TEXTO DE LEITURA -
De acordo com Arendt, o amor capaz de lidar com as das faculdades espirituais
corresponde ao conceito grego de amor e não ao conceito cristão de amor Ágape. “O que
chamei de “busca” do significado aparece, na linguagem socrática, como o amor, no sentido
grego de Eros. [...] O amor, como Eros é, antes de tudo, uma falta; deseja o que não tem”
(ARENDT, 1992, p. 134).
Para a autora, a solução para lidar com todas as dificuldades decorrentes do modo de
funcionamento das faculdades e capacidades que integram a vita activa em suas diferentes
expressões, vem sempre de fora do homem. O amor no conceito de Eros estabiliza a ação ou o
aspecto ativo das faculdades espirituais promovendo a coesão entre as mesmas.
Dessa forma, o amor pode ser entendido como uma vida que liga duas coisas, mas
envolve três coisas, aquele que ama, aquilo que é amado e o Amor.
Para Arendt, do mesmo modo que a vontade como atenção é necessária para efetuar a
percepção, ligando àquele que tem olhos para ver àquilo que é visível. A força unificadora do
Amor pode estabilizar a inquietude e também a irreversibilidade da ação. “O amor que acalma
ao tumulto e a inquietação da vontade não é o amor das coisas tangíveis, mas as pegadas
deixadas pelas coisas sensíveis no interior do espírito. O que o Amor produz é a duração, uma
permanência da qual o espírito seria de outra forma incapaz” (ARENDT, 1992, p.262).
Ainda conforme Arendt, o amor como uma espécie de vontade duradoura e livre de
conflitos, apresenta uma semelhança óbvia com o eu que perdura de Mill, que prevalece
finalmente nas decisões da vontade. Em Santo Agostinho, o amor exerce sua influencia pelo
peso, a vontade assemelha-se a um peso, junta-se a alma, interrompendo suas flutuações.

TRECHOS DO MATERIAL -

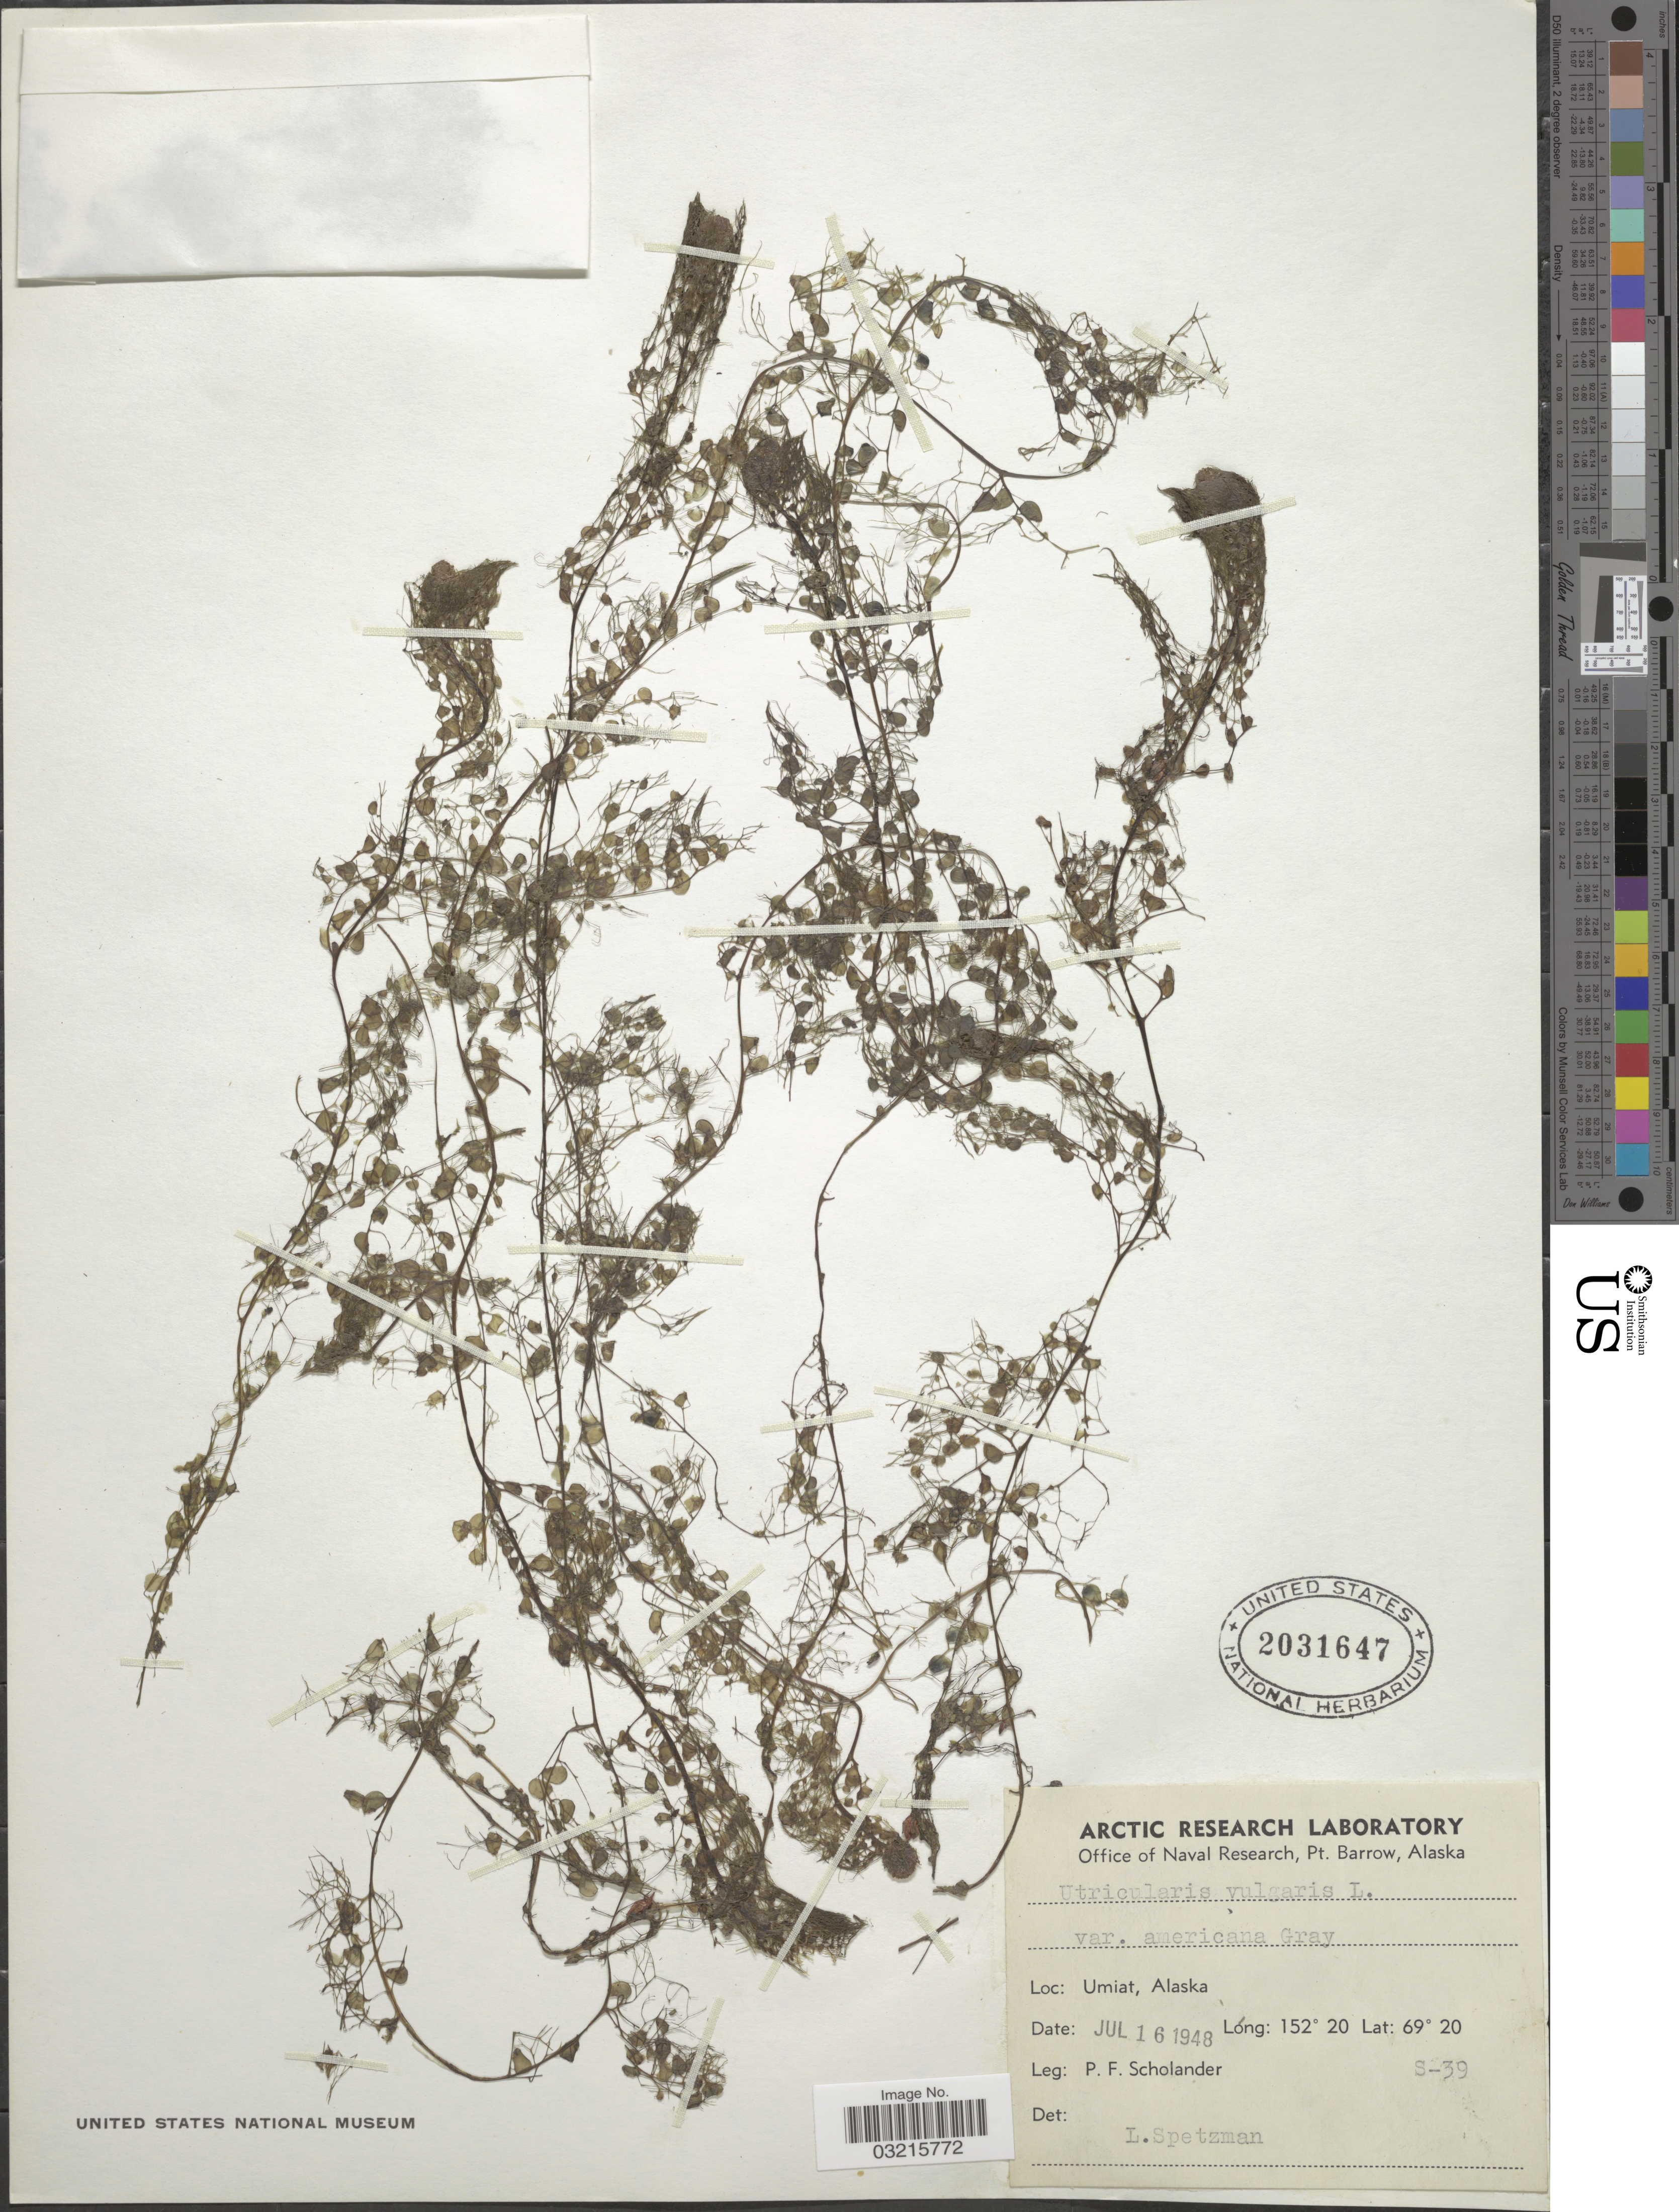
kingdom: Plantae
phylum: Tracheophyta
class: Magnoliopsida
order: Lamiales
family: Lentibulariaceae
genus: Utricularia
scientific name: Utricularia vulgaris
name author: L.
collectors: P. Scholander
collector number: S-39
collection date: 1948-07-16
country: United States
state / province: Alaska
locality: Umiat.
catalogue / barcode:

O QUE PRODUZIR -
Responda, com base no texto sobre Arendt e o amor:
1. Segundo a citação sobre Eros, o que o amor é antes de tudo?
2. Quais são as três coisas que o amor envolve?
3. Em Santo Agostinho, a que se assemelha a vontade?

RESPOSTA DO EXERCÍCIO -
1. Uma falta; deseja o que não tem.
2. Aquele que ama, aquilo que é amado e o Amor.
3. A um peso.